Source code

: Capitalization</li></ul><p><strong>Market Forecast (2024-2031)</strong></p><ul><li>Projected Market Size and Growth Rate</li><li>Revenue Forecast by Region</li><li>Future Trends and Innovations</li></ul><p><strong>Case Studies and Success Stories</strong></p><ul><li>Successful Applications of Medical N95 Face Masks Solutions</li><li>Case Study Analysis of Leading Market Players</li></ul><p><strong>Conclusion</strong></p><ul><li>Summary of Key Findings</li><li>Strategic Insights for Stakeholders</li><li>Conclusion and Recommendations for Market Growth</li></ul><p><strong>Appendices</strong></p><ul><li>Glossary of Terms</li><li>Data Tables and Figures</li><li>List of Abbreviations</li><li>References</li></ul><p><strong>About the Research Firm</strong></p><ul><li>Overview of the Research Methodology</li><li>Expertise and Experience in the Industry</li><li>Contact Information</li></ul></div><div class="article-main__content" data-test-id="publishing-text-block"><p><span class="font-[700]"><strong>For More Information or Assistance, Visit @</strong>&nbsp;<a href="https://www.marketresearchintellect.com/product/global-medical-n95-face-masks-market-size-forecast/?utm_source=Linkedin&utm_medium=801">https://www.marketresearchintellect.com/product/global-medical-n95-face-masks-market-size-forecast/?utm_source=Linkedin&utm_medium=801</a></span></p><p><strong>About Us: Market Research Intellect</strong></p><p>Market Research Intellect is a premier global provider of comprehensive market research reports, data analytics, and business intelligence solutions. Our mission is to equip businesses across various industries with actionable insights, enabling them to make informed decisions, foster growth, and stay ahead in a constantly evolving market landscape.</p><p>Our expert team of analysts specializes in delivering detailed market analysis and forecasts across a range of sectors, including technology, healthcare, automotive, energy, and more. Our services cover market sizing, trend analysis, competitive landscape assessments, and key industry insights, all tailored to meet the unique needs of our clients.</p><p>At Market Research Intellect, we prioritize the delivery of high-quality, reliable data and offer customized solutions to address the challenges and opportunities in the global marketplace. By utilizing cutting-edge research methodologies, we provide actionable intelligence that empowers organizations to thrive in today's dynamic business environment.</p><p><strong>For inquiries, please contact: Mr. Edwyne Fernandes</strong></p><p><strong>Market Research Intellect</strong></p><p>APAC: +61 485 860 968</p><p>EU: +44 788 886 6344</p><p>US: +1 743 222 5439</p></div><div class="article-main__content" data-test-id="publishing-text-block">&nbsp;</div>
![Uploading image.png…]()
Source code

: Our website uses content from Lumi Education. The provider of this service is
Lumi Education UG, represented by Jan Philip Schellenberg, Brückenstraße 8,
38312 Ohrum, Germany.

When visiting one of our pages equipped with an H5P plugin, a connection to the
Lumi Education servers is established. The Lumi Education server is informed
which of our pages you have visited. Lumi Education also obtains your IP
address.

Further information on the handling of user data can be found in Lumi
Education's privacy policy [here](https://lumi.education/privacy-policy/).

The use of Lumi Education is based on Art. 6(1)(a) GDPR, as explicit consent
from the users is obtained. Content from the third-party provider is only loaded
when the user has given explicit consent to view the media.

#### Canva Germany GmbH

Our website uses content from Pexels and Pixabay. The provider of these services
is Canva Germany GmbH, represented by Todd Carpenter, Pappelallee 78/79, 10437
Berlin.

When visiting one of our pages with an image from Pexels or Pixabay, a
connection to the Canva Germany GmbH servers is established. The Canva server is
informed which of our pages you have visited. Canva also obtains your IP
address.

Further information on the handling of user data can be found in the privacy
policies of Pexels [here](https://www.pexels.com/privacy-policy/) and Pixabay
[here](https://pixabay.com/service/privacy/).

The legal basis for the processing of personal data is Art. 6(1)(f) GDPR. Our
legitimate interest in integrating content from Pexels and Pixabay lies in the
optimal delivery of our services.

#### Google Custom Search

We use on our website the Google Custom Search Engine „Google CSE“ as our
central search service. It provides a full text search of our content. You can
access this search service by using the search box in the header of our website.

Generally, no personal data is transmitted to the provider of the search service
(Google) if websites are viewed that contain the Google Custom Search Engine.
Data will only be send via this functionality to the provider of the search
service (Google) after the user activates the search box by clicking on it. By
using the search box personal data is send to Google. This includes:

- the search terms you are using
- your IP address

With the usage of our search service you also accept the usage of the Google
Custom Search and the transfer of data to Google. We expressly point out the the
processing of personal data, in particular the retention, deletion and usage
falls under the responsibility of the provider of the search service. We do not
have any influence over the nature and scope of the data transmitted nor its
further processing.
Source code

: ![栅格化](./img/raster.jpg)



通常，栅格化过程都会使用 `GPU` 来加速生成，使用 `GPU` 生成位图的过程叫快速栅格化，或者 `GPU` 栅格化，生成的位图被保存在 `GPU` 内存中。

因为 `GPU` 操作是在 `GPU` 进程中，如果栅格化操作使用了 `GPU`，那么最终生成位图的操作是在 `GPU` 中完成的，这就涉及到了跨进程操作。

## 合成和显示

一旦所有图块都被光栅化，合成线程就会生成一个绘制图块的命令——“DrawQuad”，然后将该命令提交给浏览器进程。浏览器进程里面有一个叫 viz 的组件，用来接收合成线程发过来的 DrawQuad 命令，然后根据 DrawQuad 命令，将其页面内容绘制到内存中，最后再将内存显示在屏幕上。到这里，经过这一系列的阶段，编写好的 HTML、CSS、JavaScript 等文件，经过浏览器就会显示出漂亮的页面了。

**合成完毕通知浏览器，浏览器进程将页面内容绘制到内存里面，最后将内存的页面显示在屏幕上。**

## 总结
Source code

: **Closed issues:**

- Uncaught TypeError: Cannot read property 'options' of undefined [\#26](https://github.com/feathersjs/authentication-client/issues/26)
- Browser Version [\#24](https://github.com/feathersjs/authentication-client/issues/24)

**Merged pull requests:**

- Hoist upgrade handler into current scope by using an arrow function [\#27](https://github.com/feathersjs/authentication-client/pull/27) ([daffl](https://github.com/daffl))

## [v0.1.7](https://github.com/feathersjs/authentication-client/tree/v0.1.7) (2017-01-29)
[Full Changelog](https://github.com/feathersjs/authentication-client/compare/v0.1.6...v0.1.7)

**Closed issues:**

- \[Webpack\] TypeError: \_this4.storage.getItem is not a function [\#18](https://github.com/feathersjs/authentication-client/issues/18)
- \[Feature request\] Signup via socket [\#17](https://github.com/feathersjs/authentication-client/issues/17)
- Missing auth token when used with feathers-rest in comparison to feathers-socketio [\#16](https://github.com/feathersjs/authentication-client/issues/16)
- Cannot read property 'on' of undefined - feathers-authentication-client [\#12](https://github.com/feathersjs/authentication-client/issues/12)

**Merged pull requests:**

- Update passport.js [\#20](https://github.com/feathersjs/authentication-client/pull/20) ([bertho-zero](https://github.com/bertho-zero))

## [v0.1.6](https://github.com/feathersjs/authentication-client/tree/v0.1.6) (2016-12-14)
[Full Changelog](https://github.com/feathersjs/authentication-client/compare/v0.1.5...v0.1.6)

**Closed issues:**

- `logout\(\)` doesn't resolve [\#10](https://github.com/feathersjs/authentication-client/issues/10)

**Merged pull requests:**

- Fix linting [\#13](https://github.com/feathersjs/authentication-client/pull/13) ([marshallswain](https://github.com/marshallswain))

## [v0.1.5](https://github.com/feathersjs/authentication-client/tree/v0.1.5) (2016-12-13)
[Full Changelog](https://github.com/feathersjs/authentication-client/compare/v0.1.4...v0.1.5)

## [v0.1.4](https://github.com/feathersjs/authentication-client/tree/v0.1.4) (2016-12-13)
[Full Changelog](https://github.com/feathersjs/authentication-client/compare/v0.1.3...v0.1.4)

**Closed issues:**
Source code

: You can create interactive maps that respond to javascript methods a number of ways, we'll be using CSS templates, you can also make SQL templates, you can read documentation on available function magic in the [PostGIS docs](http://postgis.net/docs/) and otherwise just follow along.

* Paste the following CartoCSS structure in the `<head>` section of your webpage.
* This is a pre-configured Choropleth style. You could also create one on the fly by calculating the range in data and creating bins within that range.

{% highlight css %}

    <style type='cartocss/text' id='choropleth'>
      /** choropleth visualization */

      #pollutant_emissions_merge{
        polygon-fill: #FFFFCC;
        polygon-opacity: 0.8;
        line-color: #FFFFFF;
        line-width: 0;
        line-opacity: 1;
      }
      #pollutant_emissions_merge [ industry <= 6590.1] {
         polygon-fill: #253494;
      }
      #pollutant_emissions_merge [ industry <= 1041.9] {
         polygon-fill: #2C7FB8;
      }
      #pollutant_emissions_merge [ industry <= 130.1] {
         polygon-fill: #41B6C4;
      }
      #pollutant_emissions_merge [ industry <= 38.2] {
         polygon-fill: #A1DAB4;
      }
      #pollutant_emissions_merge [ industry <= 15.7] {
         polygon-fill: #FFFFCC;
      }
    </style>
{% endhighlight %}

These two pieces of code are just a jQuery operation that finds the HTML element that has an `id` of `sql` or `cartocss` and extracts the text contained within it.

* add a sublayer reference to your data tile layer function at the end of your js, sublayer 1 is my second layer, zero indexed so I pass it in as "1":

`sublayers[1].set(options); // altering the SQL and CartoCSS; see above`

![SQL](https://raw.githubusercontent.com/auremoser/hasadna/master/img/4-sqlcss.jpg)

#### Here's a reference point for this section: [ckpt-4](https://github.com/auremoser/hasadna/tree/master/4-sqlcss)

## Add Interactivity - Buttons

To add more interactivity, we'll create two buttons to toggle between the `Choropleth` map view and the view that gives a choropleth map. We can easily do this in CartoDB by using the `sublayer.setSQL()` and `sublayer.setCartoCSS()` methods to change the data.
________________________________________
> _Aim of the exercise_
Copy out the records from the line with "- Uncaught TypeError: Cannot" up to and including the line with "- Hoist upgrade", exactly as they stand.

> _Task solution_
- Uncaught TypeError: Cannot read property 'options' of undefined [\#26](https://github.com/feathersjs/authentication-client/issues/26)
- Browser Version [\#24](https://github.com/feathersjs/authentication-client/issues/24)

**Merged pull requests:**

- Hoist upgrade handler into current scope by using an arrow function [\#27](https://github.com/feathersjs/authentication-client/pull/27) ([daffl](https://github.com/daffl))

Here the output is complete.